> [Work request]:
In the listing that follows, count the lines holding the word "cookies" and report only that number.

(Material shown begins)

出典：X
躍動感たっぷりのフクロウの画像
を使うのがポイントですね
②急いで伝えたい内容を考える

(Material shown ends)
(Material shown begins)

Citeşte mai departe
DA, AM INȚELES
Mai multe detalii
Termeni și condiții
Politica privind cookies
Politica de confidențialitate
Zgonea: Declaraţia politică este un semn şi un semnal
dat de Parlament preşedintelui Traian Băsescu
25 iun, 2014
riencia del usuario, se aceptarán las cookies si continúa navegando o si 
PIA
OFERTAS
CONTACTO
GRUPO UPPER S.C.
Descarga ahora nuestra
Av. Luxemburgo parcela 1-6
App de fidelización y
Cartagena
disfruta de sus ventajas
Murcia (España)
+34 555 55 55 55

(Material shown ends)
(Material shown begins)

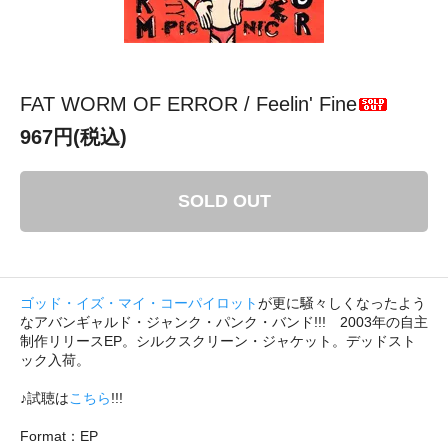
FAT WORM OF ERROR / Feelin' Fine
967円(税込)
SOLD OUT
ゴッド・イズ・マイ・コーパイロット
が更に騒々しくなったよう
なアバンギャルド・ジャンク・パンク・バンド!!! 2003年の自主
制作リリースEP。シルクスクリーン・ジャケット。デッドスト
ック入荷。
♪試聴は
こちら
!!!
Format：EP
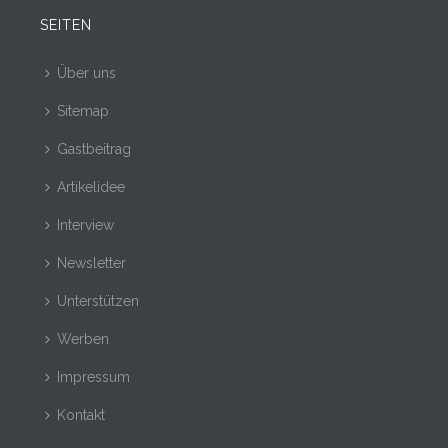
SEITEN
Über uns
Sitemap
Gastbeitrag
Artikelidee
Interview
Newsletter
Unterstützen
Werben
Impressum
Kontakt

(Material shown ends)

> [Task answer]:
2